* Instructions for the task:
Repeat the lines from the start of the entries through the line that contains "在苏州，办理全国通用流量卡的", including both ends. Leave the pictures out of your answer.

Stored items:
=== Begin Enclosure ===
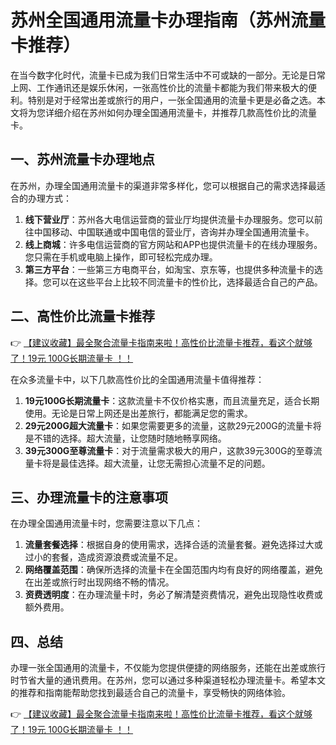 # 苏州全国通用流量卡办理指南（苏州流量卡推荐）

在当今数字化时代，流量卡已成为我们日常生活中不可或缺的一部分。无论是日常上网、工作通讯还是娱乐休闲，一张高性价比的流量卡都能为我们带来极大的便利。特别是对于经常出差或旅行的用户，一张全国通用的流量卡更是必备之选。本文将为您详细介绍在苏州如何办理全国通用流量卡，并推荐几款高性价比的流量卡。

## 一、苏州流量卡办理地点

在苏州，办理全国通用流量卡的渠道非常多样化，您可以根据自己的需求选择最适合的办理方式：

1. **线下营业厅**：苏州各大电信运营商的营业厅均提供流量卡办理服务。您可以前往中国移动、中国联通或中国电信的营业厅，咨询并办理全国通用流量卡。
2. **线上商城**：许多电信运营商的官方网站和APP也提供流量卡的在线办理服务。您只需在手机或电脑上操作，即可轻松完成办理。
3. **第三方平台**：一些第三方电商平台，如淘宝、京东等，也提供多种流量卡的选择。您可以在这些平台上比较不同流量卡的性价比，选择最适合自己的产品。

## 二、高性价比流量卡推荐

👉 [【建议收藏】最全聚合流量卡指南来啦！高性价比流量卡推荐，看这个就够了！19元 100G长期流量卡 ！！](https://bit.ly/Liuliangka)

在众多流量卡中，以下几款高性价比的全国通用流量卡值得推荐：

1. **19元100G长期流量卡**：这款流量卡不仅价格实惠，而且流量充足，适合长期使用。无论是日常上网还是出差旅行，都能满足您的需求。
2. **29元200G超大流量卡**：如果您需要更多的流量，这款29元200G的流量卡将是不错的选择。超大流量，让您随时随地畅享网络。
3. **39元300G至尊流量卡**：对于流量需求极大的用户，这款39元300G的至尊流量卡将是最佳选择。超大流量，让您无需担心流量不足的问题。

## 三、办理流量卡的注意事项

在办理全国通用流量卡时，您需要注意以下几点：

1. **流量套餐选择**：根据自身的使用需求，选择合适的流量套餐。避免选择过大或过小的套餐，造成资源浪费或流量不足。
2. **网络覆盖范围**：确保所选择的流量卡在全国范围内均有良好的网络覆盖，避免在出差或旅行时出现网络不畅的情况。
3. **资费透明度**：在办理流量卡时，务必了解清楚资费情况，避免出现隐性收费或额外费用。

## 四、总结

办理一张全国通用的流量卡，不仅能为您提供便捷的网络服务，还能在出差或旅行时节省大量的通讯费用。在苏州，您可以通过多种渠道轻松办理流量卡。希望本文的推荐和指南能帮助您找到最适合自己的流量卡，享受畅快的网络体验。

👉 [【建议收藏】最全聚合流量卡指南来啦！高性价比流量卡推荐，看这个就够了！19元 100G长期流量卡 ！！](https://bit.ly/Liuliangka)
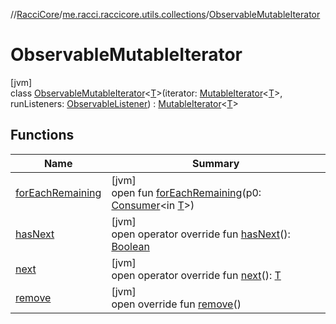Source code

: //[RacciCore](../../../index.md)/[me.racci.raccicore.utils.collections](../index.md)/[ObservableMutableIterator](index.md)

# ObservableMutableIterator

[jvm]\
class [ObservableMutableIterator](index.md)&lt;[T](index.md)&gt;(iterator: [MutableIterator](https://kotlinlang.org/api/latest/jvm/stdlib/kotlin.collections/-mutable-iterator/index.html)&lt;[T](index.md)&gt;, runListeners: [ObservableListener](../index.md#1056729540%2FClasslikes%2F-519281799)) : [MutableIterator](https://kotlinlang.org/api/latest/jvm/stdlib/kotlin.collections/-mutable-iterator/index.html)&lt;[T](index.md)&gt;

## Functions

| Name | Summary |
|---|---|
| [forEachRemaining](index.md#-511368593%2FFunctions%2F-519281799) | [jvm]<br>open fun [forEachRemaining](index.md#-511368593%2FFunctions%2F-519281799)(p0: [Consumer](https://docs.oracle.com/javase/8/docs/api/java/util/function/Consumer.html)&lt;in [T](index.md)&gt;) |
| [hasNext](index.md#1993246698%2FFunctions%2F-519281799) | [jvm]<br>open operator override fun [hasNext](index.md#1993246698%2FFunctions%2F-519281799)(): [Boolean](https://kotlinlang.org/api/latest/jvm/stdlib/kotlin/-boolean/index.html) |
| [next](index.md#-1014084048%2FFunctions%2F-519281799) | [jvm]<br>open operator override fun [next](index.md#-1014084048%2FFunctions%2F-519281799)(): [T](index.md) |
| [remove](remove.md) | [jvm]<br>open override fun [remove](remove.md)() |
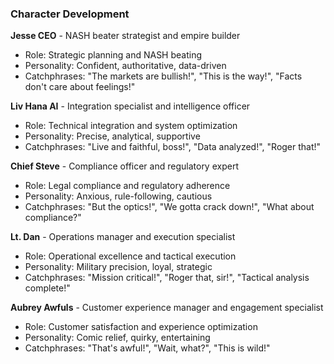 ### Character Development
**Jesse CEO** - NASH beater strategist and empire builder
- Role: Strategic planning and NASH beating
- Personality: Confident, authoritative, data-driven
- Catchphrases: "The markets are bullish!", "This is the way!", "Facts don't care about feelings!"

**Liv Hana AI** - Integration specialist and intelligence officer
- Role: Technical integration and system optimization
- Personality: Precise, analytical, supportive
- Catchphrases: "Live and faithful, boss!", "Data analyzed!", "Roger that!"

**Chief Steve** - Compliance officer and regulatory expert
- Role: Legal compliance and regulatory adherence
- Personality: Anxious, rule-following, cautious
- Catchphrases: "But the optics!", "We gotta crack down!", "What about compliance?"

**Lt. Dan** - Operations manager and execution specialist
- Role: Operational excellence and tactical execution
- Personality: Military precision, loyal, strategic
- Catchphrases: "Mission critical!", "Roger that, sir!", "Tactical analysis complete!"

**Aubrey Awfuls** - Customer experience manager and engagement specialist
- Role: Customer satisfaction and experience optimization
- Personality: Comic relief, quirky, entertaining
- Catchphrases: "That's awful!", "Wait, what?", "This is wild!"
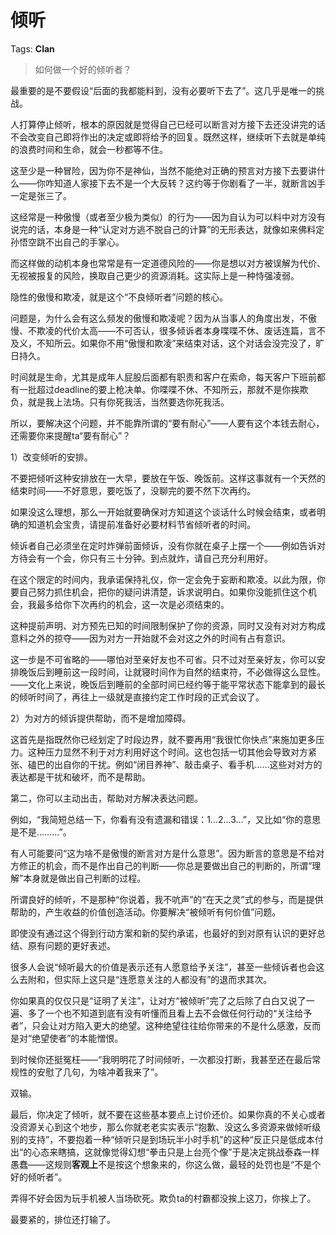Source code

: # 倾听

Tags: **Clan**

> 如何做一个好的倾听者？



最重要的是不要假设“后面的我都能料到，没有必要听下去了”。这几乎是唯一的挑战。

人打算停止倾听，根本的原因就是觉得自己已经可以断言对方接下去还没讲完的话不会改变自己即将作出的决定或即将给予的回复。既然这样，继续听下去就是单纯的浪费时间和生命，就会一秒都等不住。

这至少是一种冒险，因为你不是神仙，当然不能绝对正确的预言对方接下去要讲什么——你咋知道人家接下去不是一个大反转？这约等于你剧看了一半，就断言凶手一定是张三了。

这经常是一种傲慢（或者至少极为类似）的行为——因为自认为可以料中对方没有说完的话，本身是一种“认定对方逃不脱自己的计算”的无形表达，就像如来佛料定孙悟空跳不出自己的手掌心。

而这样做的动机本身也常常是有一定道德风险的——你是想以对方被误解为代价、无视被报复的风险，换取自己更少的资源消耗。这实际上是一种恃强凌弱。

隐性的傲慢和欺凌，就是这个“不良倾听者”问题的核心。

问题是，为什么会有这么频发的傲慢和欺凌呢？因为从当事人的角度出发，不傲慢、不欺凌的代价太高——不可否认，很多倾诉者本身喋喋不休、废话连篇，言不及义，不知所云。如果你不用“傲慢和欺凌”来结束对话，这个对话会没完没了，旷日持久。

时间就是生命，尤其是成年人屁股后面都有职责和客户在索命，每天客户下班前都有一批超过deadline的要上枪决单。你喋喋不休、不知所云，那就不是你挨欺负，就是我上法场。只有你死我活，当然要选你死我活。

所以，要解决这个问题，并不能靠所谓的“要有耐心”——人要有这个本钱去耐心，还需要你来提醒ta“要有耐心”？

1）改变倾听的安排。

不要把倾听这种安排放在一大早，要放在午饭、晚饭前。这样这事就有一个天然的结束时间——不好意思，要吃饭了，没聊完的要不然下次再约。

如果没这么理想，那么一开始就要确保对方知道这个谈话什么时候会结束，或者明确的知道机会宝贵，请提前准备好必要材料节省倾听者的时间。

倾诉者自己必须坐在定时炸弹前面倾诉，没有你就在桌子上摆一个——例如告诉对方待会有一个会，你只有三十分钟。到点就炸，请自己充分利用好。

在这个限定的时间内，我承诺保持礼仪，你一定会免于妄断和欺凌。以此为限，你要自己努力抓住机会，把你的疑问讲清楚，诉求说明白。如果你没能抓住这个机会，我最多给你下次再约的机会，这一次是必须结束的。

这种提前声明、对方预先已知的时间限制保护了你的资源，同时又没有对对方构成意料之外的掠夺——因为对方一开始就不会对这之外的时间有占有意识。

这一步是不可省略的——哪怕对至亲好友也不可省。只不过对至亲好友，你可以安排晚饭后到睡前这一段时间，让就寝时间作为自然的结束符，不必做得这么显性。——文化上来说，晚饭后到睡前的全部时间已经约等于能平常状态下能拿到的最长的倾听时间了，再往上一级就是直接约定工作时段的正式会议了。

2）为对方的倾诉提供帮助，而不是增加障碍。

这首先是指既然你已经划定了时段边界，就不要再用“我很忙你快点”来施加更多压力。这种压力显然不利于对方利用好这个时间。这也包括一切其他会导致对方紧张、磕巴的出自你的干扰。例如“闭目养神”、敲击桌子、看手机……这些对对方的表达都是干扰和破坏，而不是帮助。

第二，你可以主动出击，帮助对方解决表达问题。

例如，“我简短总结一下，你看有没有遗漏和错误：1…2…3…”，又比如“你的意思是不是………”。

有人可能要问“这为啥不是傲慢的断言对方是什么意思”。因为断言的意思是不给对方修正的机会，而不是作出自己的判断——你总是要做出自己的判断的，所谓“理解”本身就是做出自己判断的过程。

所谓良好的倾听，不是那种“你说着，我不吭声”的“在天之灵”式的参与，而是提供帮助的，产生收益的价值创造活动。你要解决“被倾听有何价值”问题。

即使没有通过这个得到行动方案和新的契约承诺，也最好的到对原有认识的更好总结、原有问题的更好表述。

很多人会说“倾听最大的价值是表示还有人愿意给予关注”，甚至一些倾诉者也会这么去附和，但实际上这只是“连愿意关注的人都没有”的退而求其次。

你如果真的仅仅只是“证明了关注”，让对方“被倾听”完了之后除了白白又说了一遍、多了一个也不知道到底有没有听懂而且看上去不会做任何行动的“关注给予者”，只会让对方陷入更大的绝望。这种绝望往往给你带来的不是什么感激，反而是对“绝望使者”的本能憎恨。

到时候你还挺冤枉——“我明明花了时间倾听，一次都没打断，我甚至还在最后常规性的安慰了几句，为啥冲着我来了”。

双输。

最后，你决定了倾听，就不要在这些基本要点上讨价还价。如果你真的不关心或者没资源关心到这个地步，那么你就老老实实表示“抱歉、没这么多资源来做倾听级别的支持”，不要抱着一种“倾听只是到场玩半小时手机”的这种“反正只是低成本付出“的心态来瞎搞，这就像觉得幻想“拳击只是上台亮个像”于是决定挑战泰森一样愚蠢——这规则**客观上**不是按这个想象来的，你这么做，最轻的处罚也是“不是个好的倾听者”。

弄得不好会因为玩手机被人当场砍死。欺负ta的村霸都没挨上这刀，你挨上了。

最要紧的，排位还打输了。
=== End Enclosure ===
* Exercise response:
 # 苏州全国通用流量卡办理指南（苏州流量卡推荐）

在当今数字化时代，流量卡已成为我们日常生活中不可或缺的一部分。无论是日常上网、工作通讯还是娱乐休闲，一张高性价比的流量卡都能为我们带来极大的便利。特别是对于经常出差或旅行的用户，一张全国通用的流量卡更是必备之选。本文将为您详细介绍在苏州如何办理全国通用流量卡，并推荐几款高性价比的流量卡。

## 一、苏州流量卡办理地点

在苏州，办理全国通用流量卡的渠道非常多样化，您可以根据自己的需求选择最适合的办理方式：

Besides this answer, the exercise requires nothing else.